A 64-dimensional embedding might perfectly separate "degraded forest in southern hemisphere experiencing moisture stress" from "recovering agricultural land with similar spectral signature." But it won't tell you which one you're looking at without additional context, ground truth, and domain expertise. The embedding is a remarkable feature extractor. It's not, despite the rhetoric, a decision engine.
What Actually Needs to Happen
First, we need honest technical communication that bridges old-school remote sensing rigour with new-school ML capability. When someone claims "95% accuracy for crop type mapping," the next sentence should detail temporal windows, geographic constraints, seasonal dependencies, and failure modes. Professional societies could maybe create rapid-response fact-checking for overblown claims though that might carry membership risk.
Second, we must reframe what embeddings actually deliver. They're not magic. They're "smart data compression" that reduces months of preprocessing to days. They enable rapid prototyping. They provide consistent global baselines. But they require domain expertise for application design, validation infrastructure, and realistic timelines measured in years not months.
Third, we need to establish capability matrices that executives can actually use. What's production-ready now? What needs 2-5 years? What's still research-stage? Create "readiness levels" equivalent to the TRL scale. Be brutally honest about where current technology stops and wishful thinking begins.
Fourth, build credibility through transparent validation. Publish failure modes as aggressively as success stories. When pilots don't meet targets, share why.
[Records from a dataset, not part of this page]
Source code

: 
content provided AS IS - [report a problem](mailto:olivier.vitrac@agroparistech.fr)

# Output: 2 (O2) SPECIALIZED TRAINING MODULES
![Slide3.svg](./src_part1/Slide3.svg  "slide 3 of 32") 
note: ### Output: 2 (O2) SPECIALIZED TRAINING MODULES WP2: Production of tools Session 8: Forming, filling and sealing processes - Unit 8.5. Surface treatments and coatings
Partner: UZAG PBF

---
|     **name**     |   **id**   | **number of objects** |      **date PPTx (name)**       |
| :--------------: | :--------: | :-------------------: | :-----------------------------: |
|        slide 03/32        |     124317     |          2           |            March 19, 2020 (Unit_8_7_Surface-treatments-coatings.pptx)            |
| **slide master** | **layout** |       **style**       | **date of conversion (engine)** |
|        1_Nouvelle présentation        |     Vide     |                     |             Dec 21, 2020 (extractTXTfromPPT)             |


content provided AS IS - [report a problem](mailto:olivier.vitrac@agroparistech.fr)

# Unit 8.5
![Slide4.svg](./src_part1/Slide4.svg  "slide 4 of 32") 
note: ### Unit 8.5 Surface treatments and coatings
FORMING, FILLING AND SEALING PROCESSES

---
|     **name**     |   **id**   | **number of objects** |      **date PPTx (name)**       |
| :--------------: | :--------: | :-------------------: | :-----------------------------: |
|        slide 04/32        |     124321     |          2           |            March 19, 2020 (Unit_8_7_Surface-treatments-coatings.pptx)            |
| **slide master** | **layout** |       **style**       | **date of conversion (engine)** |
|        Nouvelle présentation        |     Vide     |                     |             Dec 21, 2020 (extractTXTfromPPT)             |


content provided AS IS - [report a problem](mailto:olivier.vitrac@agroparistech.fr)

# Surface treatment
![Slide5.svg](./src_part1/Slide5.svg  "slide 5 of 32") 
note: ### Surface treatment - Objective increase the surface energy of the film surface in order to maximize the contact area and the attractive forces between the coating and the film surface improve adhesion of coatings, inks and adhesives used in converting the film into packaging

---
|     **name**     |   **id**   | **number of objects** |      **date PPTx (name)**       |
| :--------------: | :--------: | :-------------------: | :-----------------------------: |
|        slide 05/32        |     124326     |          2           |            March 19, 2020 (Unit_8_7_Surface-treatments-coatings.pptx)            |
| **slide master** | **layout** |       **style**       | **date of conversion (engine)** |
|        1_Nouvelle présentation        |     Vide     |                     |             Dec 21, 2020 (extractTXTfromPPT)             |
Create benchmark datasets with known ground truth. The goal isn't to kill innovation, it's to protect industry credibility from death by overselling.
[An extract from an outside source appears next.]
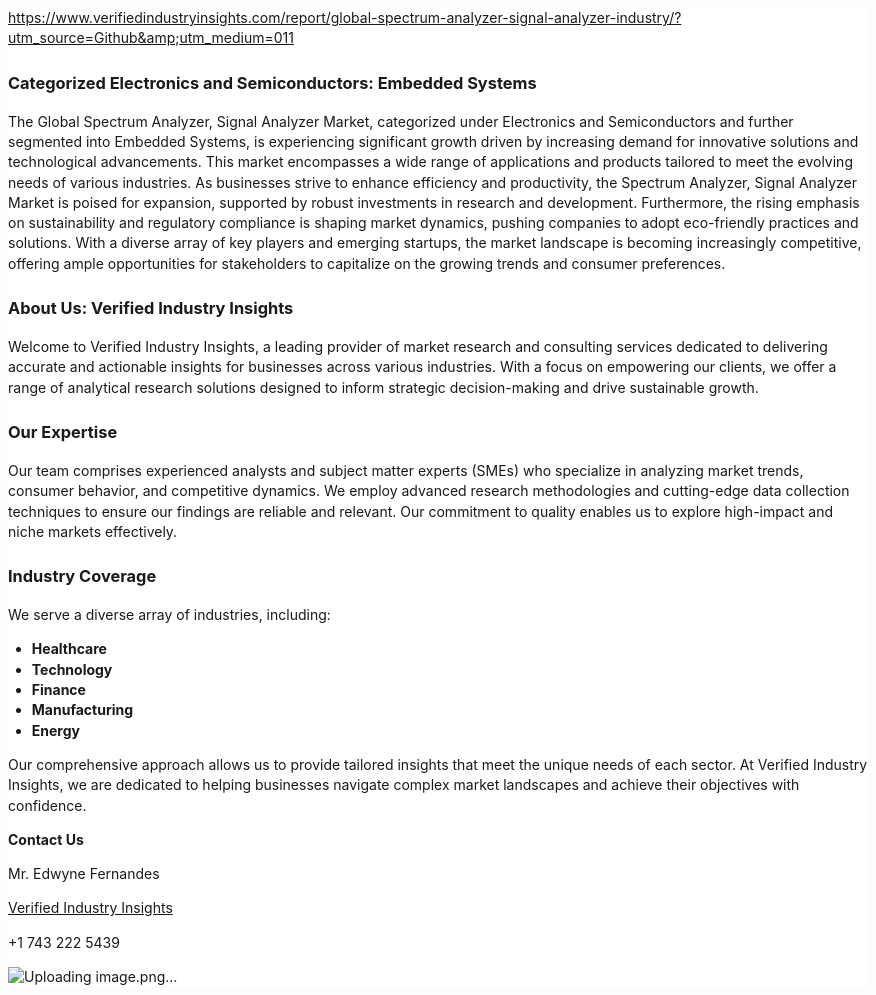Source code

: </strong><a href="https://www.verifiedindustryinsights.com/report/global-spectrum-analyzer-signal-analyzer-industry/?utm_source=Github&amp;utm_medium=011">https://www.verifiedindustryinsights.com/report/global-spectrum-analyzer-signal-analyzer-industry/?utm_source=Github&amp;utm_medium=011</a>&nbsp;</p><h3>Categorized Electronics and Semiconductors: Embedded Systems </h3><p>The Global Spectrum Analyzer, Signal Analyzer Market, categorized under Electronics and Semiconductors and further segmented into Embedded Systems, is experiencing significant growth driven by increasing demand for innovative solutions and technological advancements. This market encompasses a wide range of applications and products tailored to meet the evolving needs of various industries. As businesses strive to enhance efficiency and productivity, the Spectrum Analyzer, Signal Analyzer Market is poised for expansion, supported by robust investments in research and development. Furthermore, the rising emphasis on sustainability and regulatory compliance is shaping market dynamics, pushing companies to adopt eco-friendly practices and solutions. With a diverse array of key players and emerging startups, the market landscape is becoming increasingly competitive, offering ample opportunities for stakeholders to capitalize on the growing trends and consumer preferences.</p><h3>About Us: Verified Industry Insights</h3><p>Welcome to Verified Industry Insights, a leading provider of market research and consulting services dedicated to delivering accurate and actionable insights for businesses across various industries. With a focus on empowering our clients, we offer a range of analytical research solutions designed to inform strategic decision-making and drive sustainable growth.</p><h3>Our Expertise</h3><p>Our team comprises experienced analysts and subject matter experts (SMEs) who specialize in analyzing market trends, consumer behavior, and competitive dynamics. We employ advanced research methodologies and cutting-edge data collection techniques to ensure our findings are reliable and relevant. Our commitment to quality enables us to explore high-impact and niche markets effectively.</p><h3>Industry Coverage</h3><p>We serve a diverse array of industries, including:</p><ul><li><strong>Healthcare</strong></li><li><strong>Technology</strong></li><li><strong>Finance</strong></li><li><strong>Manufacturing</strong></li><li><strong>Energy</strong></li></ul><p>Our comprehensive approach allows us to provide tailored insights that meet the unique needs of each sector. At Verified Industry Insights, we are dedicated to helping businesses navigate complex market landscapes and achieve their objectives with confidence.</p><p><strong>Contact Us</strong></p><p>Mr. Edwyne Fernandes</p><p><a href="https://www.verifiedindustryinsights.com/">Verified Industry Insights</a></p><p>+1 743 222 5439</p>
![Uploading image.png…]()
The Realistic Optimistic Future
Here's what we should actually be excited about: foundation models and embeddings are genuinely reducing basic monitoring costs by 10-100x. They're making EO economically viable for mid-market clients who couldn't afford bespoke analysis. They're enabling applications we haven't imagined yet. The next decade will see non-defence EO transition from artisanal craft to industrial scale.
But, and this matters, this requires complementary high-resolution temporal data for many applications. It requires domain experts to design implementations properly. It requires accepting that some use cases simply aren't ready yet, regardless of what the pitch deck promises.
The real opportunity isn't replacing traditional remote sensing with AI magic. It's combining foundation model efficiency with targeted high-resolution monitoring, embedding global consistency with local ground truth, and pairing computational power with domain expertise.
Where We Go From Here
The geospatial industry stands at a genuine inflection point. We can repeat history (overpromise, underdeliver, damage credibility, retreat) or we can chart a different course.
That means marcomms teams being aggressive about technical accuracy, not just message amplification. It means executives demanding "show me the failure modes" alongside performance metrics. It means seasoned professionals sharing expertise rather than protecting territory. It means the AI generation accepting that "it works in the lab" and "it solves the business problem" are different statements requiring different evidence.
Most importantly, it means acknowledging that foundation models and embeddings are powerful tools that will reshape our industry, but tools nonetheless, requiring skill, judgement, and honesty in application.
The trough of despair isn't inevitable. But avoiding it requires us to be as rigorous about managing expectations as we are about technical development. The technology is genuinely exciting. The applications are genuinely valuable. The opportunity is genuinely transformational.
We just need to be genuinely honest about all of it.